■ 課題一覧
**a.** 本文抜粋の「今回の投資により、OpenA」から「のであることを示唆している。」までを、「ソフトバンク」を「SoftBank」に置き換えて書き出してください。
**b.** 本文抜粋によると、ソフトバンクと共同で今回の資金調達ラウンドを主導した企業はどこですか。すべて挙げてください。
**c.** 本文抜粋にある次の文を英語に訳してください:「検索クエリ数は過去1年間でほぼ3倍に増加している。」
------ 本文抜粋
OpenAI、総額1,220億ドルに上る大規模な資金調達ラウンドで個人投資家から30億ドルを調達

OpenAIは、企業価値8,520億ドルで1,220億ドルの資金調達ラウンドを完了した。これは同社にとって過去最大規模の資金調達となり、今年中の上場に向けた準備が進められている。
今回の投資により、OpenAIはAIチップの調達、データセンターインフラの拡充、業界をリードする人材の採用に多大なリソースを投じる中で、資金基盤を強化することになる。
今回のラウンドは、ソフトバンクがアンドリーセン・ホロウィッツ、D.E.ショー・ベンチャーズ、MGX、TPG、T.ロウ・プライス・アソシエイツと共同で主導した。さらに、アマゾン、NVIDIA、マイクロソフトも参加した。
個人投資家からは銀行ルートを通じて約30億ドルが出資された。また、OpenAIはARK Investが運用する複数のETFに組み入れられることになり、予想されるIPOに先立ち、より幅広い投資家層が同社株にアクセスできるようになる。
さらにOpenAIは、世界的な大手銀行コンソーシアムの支援を受け、リボルビング・クレジット・ファシリティを約47億ドルに拡大すると発表した。同社は、このファシリティはまだ未利用であると述べ、今回の措置は当面の流動性ニーズへの対応というよりは、コンピューティングやインフラへの戦略的投資に向けた財務的柔軟性を強化するものであることを示唆している。
同社の資金調達に関する発表は、通常のブログ記事というよりはS-1届出書の草案に近い内容となっている。フライホイールの比喩や、演算ユニット当たりの収益に関する詳細が豊富に盛り込まれており、通常は機関投資家にアピールするような市場規模の根拠も含まれている。
OpenAIは最新の業績指標を公開し、月間収益が20億ドルに達したと主張するとともに、次のような競争的な姿勢を示した。「現在、当社の収益成長率は、AlphabetやMetaを含む、インターネット時代やモバイル時代を定義した企業群の4倍の速さである。」
また同社は、コンシューマー向けAI製品の週間アクティブユーザー数が9億人を超え、サブスクライバー数は5,000万人以上であることを報告した。検索クエリ数は過去1年間でほぼ3倍に増加している。OpenAIは、広告パイロットプログラムが開始から6週間で年間経常収益(ARR)1億ドル以上を生み出し、当初は広告なしで構築されたプラットフォームにとって、新たな重要な収益源を確立したと指摘した。
------------
------ 提供資料
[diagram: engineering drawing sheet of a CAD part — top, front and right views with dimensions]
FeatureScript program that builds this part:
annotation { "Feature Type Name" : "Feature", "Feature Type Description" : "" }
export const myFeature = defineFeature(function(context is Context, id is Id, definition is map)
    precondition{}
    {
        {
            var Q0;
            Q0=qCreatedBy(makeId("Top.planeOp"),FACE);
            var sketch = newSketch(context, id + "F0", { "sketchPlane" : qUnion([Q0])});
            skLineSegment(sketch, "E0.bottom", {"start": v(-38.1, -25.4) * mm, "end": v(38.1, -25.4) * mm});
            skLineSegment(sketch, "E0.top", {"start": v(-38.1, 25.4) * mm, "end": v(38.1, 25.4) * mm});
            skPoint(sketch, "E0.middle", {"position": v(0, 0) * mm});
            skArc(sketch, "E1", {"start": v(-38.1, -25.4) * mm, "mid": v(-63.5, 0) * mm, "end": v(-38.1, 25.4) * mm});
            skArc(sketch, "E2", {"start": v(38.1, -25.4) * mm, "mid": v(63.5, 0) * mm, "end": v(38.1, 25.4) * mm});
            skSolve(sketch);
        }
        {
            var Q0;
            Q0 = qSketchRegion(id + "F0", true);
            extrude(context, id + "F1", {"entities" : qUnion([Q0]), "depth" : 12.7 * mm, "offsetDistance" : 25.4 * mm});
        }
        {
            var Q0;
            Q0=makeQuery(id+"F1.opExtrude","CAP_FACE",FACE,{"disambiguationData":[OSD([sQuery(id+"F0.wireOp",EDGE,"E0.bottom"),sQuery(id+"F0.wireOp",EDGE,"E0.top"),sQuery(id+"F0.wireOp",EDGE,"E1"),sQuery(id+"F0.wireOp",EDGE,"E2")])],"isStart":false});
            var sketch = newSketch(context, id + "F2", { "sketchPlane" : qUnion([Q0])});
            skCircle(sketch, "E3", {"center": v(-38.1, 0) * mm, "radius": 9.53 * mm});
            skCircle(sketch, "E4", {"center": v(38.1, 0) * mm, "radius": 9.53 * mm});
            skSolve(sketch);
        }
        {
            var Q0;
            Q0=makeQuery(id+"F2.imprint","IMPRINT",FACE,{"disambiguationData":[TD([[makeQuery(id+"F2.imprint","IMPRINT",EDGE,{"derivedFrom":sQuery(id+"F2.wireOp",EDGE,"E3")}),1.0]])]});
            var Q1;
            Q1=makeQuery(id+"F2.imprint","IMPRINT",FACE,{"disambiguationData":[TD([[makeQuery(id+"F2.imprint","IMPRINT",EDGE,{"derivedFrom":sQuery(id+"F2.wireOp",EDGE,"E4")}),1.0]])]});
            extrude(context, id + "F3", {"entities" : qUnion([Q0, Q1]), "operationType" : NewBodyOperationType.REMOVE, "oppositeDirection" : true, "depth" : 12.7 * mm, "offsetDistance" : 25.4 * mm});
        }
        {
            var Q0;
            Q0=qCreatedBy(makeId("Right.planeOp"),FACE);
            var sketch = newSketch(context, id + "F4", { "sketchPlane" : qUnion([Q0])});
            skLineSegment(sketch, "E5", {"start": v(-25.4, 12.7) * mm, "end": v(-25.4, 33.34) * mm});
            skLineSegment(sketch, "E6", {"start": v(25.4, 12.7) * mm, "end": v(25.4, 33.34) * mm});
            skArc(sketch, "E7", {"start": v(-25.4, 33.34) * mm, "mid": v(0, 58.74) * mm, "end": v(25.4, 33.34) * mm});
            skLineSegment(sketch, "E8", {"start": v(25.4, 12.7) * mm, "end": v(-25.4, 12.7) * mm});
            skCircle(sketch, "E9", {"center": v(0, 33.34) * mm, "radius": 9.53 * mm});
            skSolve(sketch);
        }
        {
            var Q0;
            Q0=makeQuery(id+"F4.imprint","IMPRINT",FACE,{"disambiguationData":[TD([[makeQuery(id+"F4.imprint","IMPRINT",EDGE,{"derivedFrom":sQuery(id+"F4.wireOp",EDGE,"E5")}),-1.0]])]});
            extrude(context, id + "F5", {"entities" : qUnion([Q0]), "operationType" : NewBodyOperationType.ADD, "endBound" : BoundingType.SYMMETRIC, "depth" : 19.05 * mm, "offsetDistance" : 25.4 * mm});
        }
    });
------------
■ 解答
**a.**
今回の投資により、OpenAIはAIチップの調達、データセンターインフラの拡充、業界をリードする人材の採用に多大なリソースを投じる中で、資金基盤を強化することになる。
今回のラウンドは、SoftBankがアンドリーセン・ホロウィッツ、D.E.ショー・ベンチャーズ、MGX、TPG、T.ロウ・プライス・アソシエイツと共同で主導した。さらに、アマゾン、NVIDIA、マイクロソフトも参加した。
個人投資家からは銀行ルートを通じて約30億ドルが出資された。また、OpenAIはARK Investが運用する複数のETFに組み入れられることになり、予想されるIPOに先立ち、より幅広い投資家層が同社株にアクセスできるようになる。
さらにOpenAIは、世界的な大手銀行コンソーシアムの支援を受け、リボルビング・クレジット・ファシリティを約47億ドルに拡大すると発表した。同社は、このファシリティはまだ未利用であると述べ、今回の措置は当面の流動性ニーズへの対応というよりは、コンピューティングやインフラへの戦略的投資に向けた財務的柔軟性を強化するものであることを示唆している。

**b.** アンドリーセン・ホロウィッツ、D.E.ショー・ベンチャーズ、MGX、TPG、T.ロウ・プライス・アソシエイツ

**c.** The number of search queries has nearly tripled over the past year.